* **Task goal**: Reproduce the stretch from the start of the lines through the line containing "This is a convenience", substituting "takes on" for "inherits" and changing nothing else.

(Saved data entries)

┌──

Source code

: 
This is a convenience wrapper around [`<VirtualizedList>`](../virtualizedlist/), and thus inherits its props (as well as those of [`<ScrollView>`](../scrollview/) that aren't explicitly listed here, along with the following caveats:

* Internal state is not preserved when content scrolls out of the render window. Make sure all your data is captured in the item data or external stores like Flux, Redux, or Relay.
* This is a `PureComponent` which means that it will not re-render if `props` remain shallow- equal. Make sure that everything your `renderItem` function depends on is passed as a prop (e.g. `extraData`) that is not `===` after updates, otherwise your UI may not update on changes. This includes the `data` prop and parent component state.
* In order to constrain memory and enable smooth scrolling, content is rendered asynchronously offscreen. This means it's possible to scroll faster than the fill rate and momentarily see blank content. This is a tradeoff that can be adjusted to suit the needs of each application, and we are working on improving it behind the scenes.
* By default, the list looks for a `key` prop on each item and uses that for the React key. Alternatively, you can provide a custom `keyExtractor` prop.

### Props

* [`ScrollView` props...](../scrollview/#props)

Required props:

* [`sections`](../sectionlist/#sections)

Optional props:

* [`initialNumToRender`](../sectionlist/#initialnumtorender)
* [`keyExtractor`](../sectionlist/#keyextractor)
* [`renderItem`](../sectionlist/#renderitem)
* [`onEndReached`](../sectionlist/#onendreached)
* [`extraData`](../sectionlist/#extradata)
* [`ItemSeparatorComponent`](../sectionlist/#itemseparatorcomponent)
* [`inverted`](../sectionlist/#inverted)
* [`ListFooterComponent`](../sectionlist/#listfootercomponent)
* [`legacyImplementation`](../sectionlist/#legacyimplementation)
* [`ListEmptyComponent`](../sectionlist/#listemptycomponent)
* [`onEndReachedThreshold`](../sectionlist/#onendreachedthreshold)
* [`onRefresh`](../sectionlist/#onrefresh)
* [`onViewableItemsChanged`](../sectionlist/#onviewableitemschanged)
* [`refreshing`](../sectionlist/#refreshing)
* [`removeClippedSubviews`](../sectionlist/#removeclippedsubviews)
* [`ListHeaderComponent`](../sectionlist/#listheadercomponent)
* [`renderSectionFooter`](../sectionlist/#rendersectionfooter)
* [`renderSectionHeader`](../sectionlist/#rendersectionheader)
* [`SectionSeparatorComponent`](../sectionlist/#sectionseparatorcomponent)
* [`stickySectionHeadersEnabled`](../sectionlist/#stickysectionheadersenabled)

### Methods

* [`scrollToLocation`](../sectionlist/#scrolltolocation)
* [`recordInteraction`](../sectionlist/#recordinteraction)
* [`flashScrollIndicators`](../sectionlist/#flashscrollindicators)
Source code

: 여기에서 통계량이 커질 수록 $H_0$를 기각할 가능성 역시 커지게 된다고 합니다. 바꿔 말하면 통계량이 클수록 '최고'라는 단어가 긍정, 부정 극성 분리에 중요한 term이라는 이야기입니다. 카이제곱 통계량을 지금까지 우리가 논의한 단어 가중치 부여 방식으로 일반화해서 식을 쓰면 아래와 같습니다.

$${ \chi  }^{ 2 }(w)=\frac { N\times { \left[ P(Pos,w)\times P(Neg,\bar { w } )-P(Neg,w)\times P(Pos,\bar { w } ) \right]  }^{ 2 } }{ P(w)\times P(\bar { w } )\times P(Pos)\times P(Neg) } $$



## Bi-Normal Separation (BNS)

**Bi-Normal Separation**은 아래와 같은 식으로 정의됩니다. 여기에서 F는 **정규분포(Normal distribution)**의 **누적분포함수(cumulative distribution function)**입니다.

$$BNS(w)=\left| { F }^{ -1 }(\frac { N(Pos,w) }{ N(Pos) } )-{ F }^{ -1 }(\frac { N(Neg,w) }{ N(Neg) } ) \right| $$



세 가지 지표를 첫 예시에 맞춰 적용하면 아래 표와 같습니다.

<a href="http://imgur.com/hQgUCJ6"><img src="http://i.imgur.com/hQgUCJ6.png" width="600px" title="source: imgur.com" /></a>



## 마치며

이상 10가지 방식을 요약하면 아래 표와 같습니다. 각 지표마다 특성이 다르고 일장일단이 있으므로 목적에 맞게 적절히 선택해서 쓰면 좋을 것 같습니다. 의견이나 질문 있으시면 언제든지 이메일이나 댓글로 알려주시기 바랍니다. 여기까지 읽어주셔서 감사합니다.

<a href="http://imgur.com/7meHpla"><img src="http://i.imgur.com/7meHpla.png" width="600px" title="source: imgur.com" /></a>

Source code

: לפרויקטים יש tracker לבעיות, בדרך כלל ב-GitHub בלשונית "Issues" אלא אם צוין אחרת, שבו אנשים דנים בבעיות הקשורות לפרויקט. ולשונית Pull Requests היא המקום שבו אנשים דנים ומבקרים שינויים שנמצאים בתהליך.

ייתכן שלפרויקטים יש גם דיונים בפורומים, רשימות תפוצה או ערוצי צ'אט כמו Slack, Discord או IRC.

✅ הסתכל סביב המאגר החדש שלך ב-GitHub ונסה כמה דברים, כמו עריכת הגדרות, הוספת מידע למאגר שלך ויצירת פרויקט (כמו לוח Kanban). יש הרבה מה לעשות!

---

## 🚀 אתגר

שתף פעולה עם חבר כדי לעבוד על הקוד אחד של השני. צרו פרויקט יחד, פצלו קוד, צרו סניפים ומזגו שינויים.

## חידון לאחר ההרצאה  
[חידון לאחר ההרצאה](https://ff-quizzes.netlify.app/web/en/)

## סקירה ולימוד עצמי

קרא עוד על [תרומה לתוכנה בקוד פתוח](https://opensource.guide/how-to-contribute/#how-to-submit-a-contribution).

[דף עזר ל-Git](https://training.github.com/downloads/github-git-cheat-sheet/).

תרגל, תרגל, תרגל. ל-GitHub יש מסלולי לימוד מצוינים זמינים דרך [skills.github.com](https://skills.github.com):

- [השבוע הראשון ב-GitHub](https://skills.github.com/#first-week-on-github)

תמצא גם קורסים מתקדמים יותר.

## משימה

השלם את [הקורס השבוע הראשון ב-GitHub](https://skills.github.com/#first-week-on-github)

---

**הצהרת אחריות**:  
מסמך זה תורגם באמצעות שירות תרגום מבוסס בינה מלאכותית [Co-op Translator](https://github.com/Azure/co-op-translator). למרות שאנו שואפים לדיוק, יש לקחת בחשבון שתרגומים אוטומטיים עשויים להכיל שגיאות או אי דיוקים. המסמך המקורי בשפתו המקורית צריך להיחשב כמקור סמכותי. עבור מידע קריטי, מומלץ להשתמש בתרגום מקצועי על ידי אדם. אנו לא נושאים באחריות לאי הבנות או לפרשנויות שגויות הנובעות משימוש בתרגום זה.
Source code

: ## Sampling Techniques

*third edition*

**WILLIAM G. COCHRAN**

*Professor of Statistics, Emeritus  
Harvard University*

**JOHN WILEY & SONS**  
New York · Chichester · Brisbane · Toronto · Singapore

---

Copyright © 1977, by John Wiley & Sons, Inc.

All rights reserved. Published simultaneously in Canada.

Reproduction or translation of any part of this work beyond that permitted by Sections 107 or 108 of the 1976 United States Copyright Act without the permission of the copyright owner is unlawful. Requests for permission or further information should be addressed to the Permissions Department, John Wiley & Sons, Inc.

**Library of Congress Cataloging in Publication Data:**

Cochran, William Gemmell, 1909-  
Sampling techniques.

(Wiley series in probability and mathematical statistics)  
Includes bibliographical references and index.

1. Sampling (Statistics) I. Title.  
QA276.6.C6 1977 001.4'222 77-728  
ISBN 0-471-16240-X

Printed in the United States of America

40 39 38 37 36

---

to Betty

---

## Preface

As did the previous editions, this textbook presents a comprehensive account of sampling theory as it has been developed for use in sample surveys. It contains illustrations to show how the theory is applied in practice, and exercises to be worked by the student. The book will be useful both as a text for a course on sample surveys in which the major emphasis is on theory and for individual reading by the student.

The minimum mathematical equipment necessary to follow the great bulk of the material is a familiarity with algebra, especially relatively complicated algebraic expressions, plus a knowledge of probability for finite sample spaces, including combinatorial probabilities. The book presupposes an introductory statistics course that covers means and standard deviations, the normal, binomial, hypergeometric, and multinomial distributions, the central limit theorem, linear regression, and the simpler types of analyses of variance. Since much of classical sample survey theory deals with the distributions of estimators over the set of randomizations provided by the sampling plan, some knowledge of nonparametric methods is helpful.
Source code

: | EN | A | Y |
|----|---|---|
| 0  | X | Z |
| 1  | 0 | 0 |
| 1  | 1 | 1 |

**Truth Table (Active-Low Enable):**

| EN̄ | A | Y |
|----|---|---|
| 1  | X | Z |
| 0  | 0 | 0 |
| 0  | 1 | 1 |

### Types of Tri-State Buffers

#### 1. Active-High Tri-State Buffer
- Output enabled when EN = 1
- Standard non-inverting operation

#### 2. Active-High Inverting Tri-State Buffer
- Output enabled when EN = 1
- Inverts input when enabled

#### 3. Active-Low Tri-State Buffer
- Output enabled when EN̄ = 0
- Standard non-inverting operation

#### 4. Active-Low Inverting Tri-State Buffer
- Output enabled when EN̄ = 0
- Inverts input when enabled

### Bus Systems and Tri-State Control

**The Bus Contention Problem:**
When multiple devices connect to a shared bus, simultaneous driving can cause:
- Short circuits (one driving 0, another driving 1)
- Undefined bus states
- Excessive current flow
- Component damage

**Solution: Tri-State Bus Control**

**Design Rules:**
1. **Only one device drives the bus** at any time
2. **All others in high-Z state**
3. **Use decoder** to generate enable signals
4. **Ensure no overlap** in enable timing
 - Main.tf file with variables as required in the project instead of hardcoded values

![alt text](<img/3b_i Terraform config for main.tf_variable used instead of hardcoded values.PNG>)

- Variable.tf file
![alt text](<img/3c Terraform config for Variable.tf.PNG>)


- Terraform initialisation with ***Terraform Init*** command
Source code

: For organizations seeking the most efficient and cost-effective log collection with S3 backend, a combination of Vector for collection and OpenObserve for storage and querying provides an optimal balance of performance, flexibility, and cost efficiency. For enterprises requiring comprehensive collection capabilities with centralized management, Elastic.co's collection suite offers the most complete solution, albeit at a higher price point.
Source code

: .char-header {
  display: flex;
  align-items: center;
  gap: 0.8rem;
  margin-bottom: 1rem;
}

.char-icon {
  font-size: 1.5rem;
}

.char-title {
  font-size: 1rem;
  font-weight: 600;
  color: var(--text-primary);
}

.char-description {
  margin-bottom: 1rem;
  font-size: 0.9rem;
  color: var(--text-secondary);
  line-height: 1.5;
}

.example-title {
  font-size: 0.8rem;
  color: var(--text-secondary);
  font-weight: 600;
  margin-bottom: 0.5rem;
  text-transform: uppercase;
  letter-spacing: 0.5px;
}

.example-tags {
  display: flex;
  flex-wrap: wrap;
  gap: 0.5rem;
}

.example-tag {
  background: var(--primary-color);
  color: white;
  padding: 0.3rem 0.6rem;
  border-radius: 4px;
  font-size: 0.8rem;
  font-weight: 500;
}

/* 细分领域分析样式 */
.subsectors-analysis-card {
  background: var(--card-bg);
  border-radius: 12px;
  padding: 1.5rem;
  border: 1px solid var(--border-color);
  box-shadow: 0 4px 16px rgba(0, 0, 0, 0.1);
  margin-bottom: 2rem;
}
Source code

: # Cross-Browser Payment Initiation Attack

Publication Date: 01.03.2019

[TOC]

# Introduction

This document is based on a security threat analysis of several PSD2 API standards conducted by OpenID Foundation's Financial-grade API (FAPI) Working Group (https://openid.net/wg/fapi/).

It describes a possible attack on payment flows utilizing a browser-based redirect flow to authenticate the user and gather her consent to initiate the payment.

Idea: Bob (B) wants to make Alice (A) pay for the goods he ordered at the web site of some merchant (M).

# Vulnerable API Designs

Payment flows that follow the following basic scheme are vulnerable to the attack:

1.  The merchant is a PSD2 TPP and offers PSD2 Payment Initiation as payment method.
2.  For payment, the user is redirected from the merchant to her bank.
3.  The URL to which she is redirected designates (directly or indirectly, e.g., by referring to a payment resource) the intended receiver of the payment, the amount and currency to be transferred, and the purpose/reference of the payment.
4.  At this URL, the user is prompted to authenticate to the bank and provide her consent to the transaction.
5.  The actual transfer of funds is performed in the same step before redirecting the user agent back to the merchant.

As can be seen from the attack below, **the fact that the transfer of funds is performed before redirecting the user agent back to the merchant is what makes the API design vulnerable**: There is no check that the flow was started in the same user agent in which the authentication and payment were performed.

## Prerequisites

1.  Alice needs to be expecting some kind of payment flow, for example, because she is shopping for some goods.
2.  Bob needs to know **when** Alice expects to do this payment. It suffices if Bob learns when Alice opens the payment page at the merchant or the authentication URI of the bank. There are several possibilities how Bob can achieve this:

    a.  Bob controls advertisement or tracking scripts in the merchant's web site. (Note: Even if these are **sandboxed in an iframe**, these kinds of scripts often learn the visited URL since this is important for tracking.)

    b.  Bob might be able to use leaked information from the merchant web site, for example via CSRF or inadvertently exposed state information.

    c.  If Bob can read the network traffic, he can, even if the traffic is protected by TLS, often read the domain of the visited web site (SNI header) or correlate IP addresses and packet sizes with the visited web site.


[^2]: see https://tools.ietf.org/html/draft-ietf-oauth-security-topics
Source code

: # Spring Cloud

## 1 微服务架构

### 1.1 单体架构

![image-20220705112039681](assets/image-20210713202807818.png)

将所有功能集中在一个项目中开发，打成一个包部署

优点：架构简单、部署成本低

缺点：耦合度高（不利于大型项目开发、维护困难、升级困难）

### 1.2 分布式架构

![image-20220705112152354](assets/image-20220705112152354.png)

└──

* **Exercise answer**:
Source code

: 
This is a convenience wrapper around [`<VirtualizedList>`](../virtualizedlist/), and thus takes on its props (as well as those of [`<ScrollView>`](../scrollview/) that aren't explicitly listed here, along with the following caveats:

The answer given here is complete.